[dpdk-dev] RFC: DPDK Long Term Support

Neil Horman nhorman at tuxdriver.com
Mon Jun 6 15:47:42 CEST 2016


On Mon, Jun 06, 2016 at 11:27:29AM +0200, Thomas Monjalon wrote:
> 2016-06-05 14:15, Neil Horman:
> > On Fri, Jun 03, 2016 at 03:07:49PM +0000, Mcnamara, John wrote:
> > > Introduction
> > > ------------
> > > 
> > > This document sets out a proposal for a DPDK Long Term Support release (LTS).
> > > 
> > > The purpose of the DPDK LTS will be to maintain a stable release of DPDK with
> > > backported bug fixes over an extended period of time. This will provide
> > > downstream consumers of DPDK with a stable target on which to base
> > > applications or packages.
> [...]
> > I'm not opposed to an LTS release, but it seems to be re-solving the issue of
> > ABI breakage.  That is to say, there is alreay a process in place for managing
> > ABI changes to the DPDK, which is designed to help ensure that:
> > 
> > 1) ABI changes are signaled at least 2 releases early
> > 2) ABI changes whenever possible are designed such that backward compatibility
> > versions can be encoded at the same time with versioning tags
> 
> Sorry I don't understand your point.
> We are talking about two different things:
> 1/ ABI care for each new major release
> 2/ Minor release for bug fixes
> 
> I think both may exist.
> 
Sure, they can exist together (they being both an ABI backwards compatible HEAD
and a set of LTS releases).  The point I'm trying to make is that if you do your
ABI compatible HEAD well enough, you don't really need an LTS release.

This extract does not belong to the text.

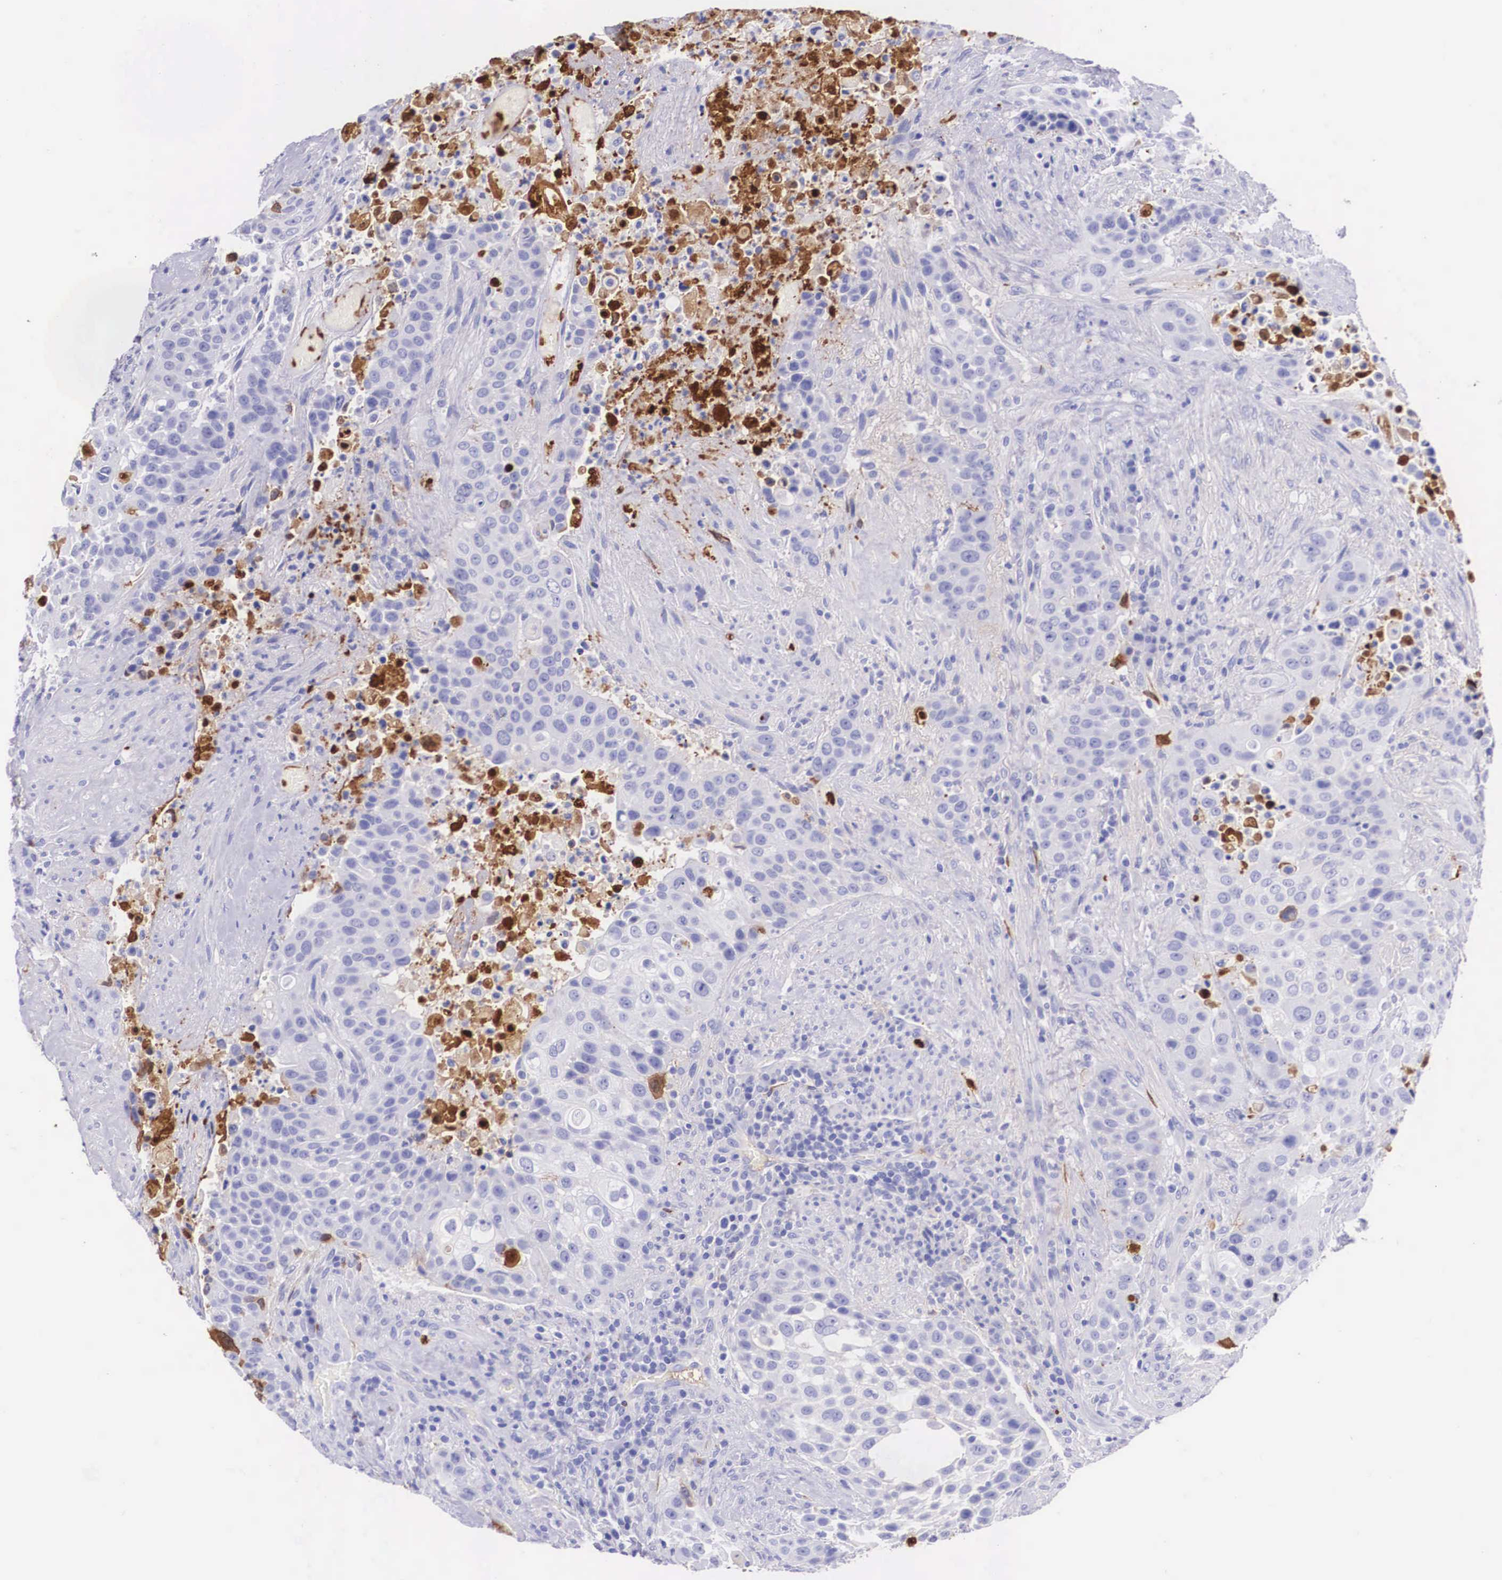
{"staining": {"intensity": "moderate", "quantity": "<25%", "location": "cytoplasmic/membranous"}, "tissue": "urothelial cancer", "cell_type": "Tumor cells", "image_type": "cancer", "snomed": [{"axis": "morphology", "description": "Urothelial carcinoma, High grade"}, {"axis": "topography", "description": "Urinary bladder"}], "caption": "Urothelial cancer stained for a protein displays moderate cytoplasmic/membranous positivity in tumor cells.", "gene": "PLG", "patient": {"sex": "male", "age": 74}}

Thats not to say that you can't do both, but an LTS release is a significant
workload item, especially given the rapid pace of change in HEAD.  The longer
you maintain an LTS release, the more difficult "minor" bugfixes are to
integrate, especially if you wind up skipping any ABI breaking patches.  I think
its worth calling attention to that as this approach gets considered.

> > Those two mechanism are expressly intended to allow application upgrades of DPDK
> > libraries without worrying about ABI breakage.  While LTS releases are a fine
> > approach for  some things, they sacrifice upstream efficiency (by creating work
> > for backporting teams), while allowing upstream developers more leverage to just
> > create ABI breaking changes on a whim, ignoring the existing ABI compatibility
> > mechanism
> 
> No it was not stated that upstream developers should ignore ABI compatibility.
> Do you mean having a stable branch means ABI preservation for the next major
> release is less important?
> 
I never stated that developers should ignore ABI compatibility, I stated that
creating an LTS release will make it that much easier for developers to do so.

And I think, pragmatically speaking, that is a concern.  Given that the
existance of an LTS release will make it tempting for developers to simply
follow the deprecation process rather than try to create ABI backward compatible
paths.

Looking at the git history, it seems clear to me that this is already happening.
I'm able to find a multitude of instances in which the deprecation process has
been followed reasonably well, but I can find no instances in which any efforts
have been made for backward compatibility.

> > LTS is a fine process for projects in which API/ABI breakage is either uncommon
> > or fairly isolated, but that in my mind doesn't really describe DPDK.
> 
> Yes API/ABI breakages are still common in DPDK.
> So it's even more important to have some stable branches.

We seem to be comming to different conclusions based on the same evidence. We
agree that API/ABI changes continue to be frequent ocurances, but my position is
that we already have a process in place to mitigate that, which is simply not
being used (i.e. versioning symbols to provide backward compatible paths),
whereas you seem to be asserting that an LTS model will allow for ABI stabiilty
and bug fixes.

While I don't disagree with that statement (LTS does provide both of those
things if the maintainer does it properly), I'm forced to ask the question,
before we solve this problem in a new way, lets ask why the existing way isn't
being used.  Do developers just not care about backwards compatibility?  Is the
process to hard?  Something else?  I really don't like the idea of abandoning
what currently exists to replace it with something else, without first
addressing why what we have isn't working.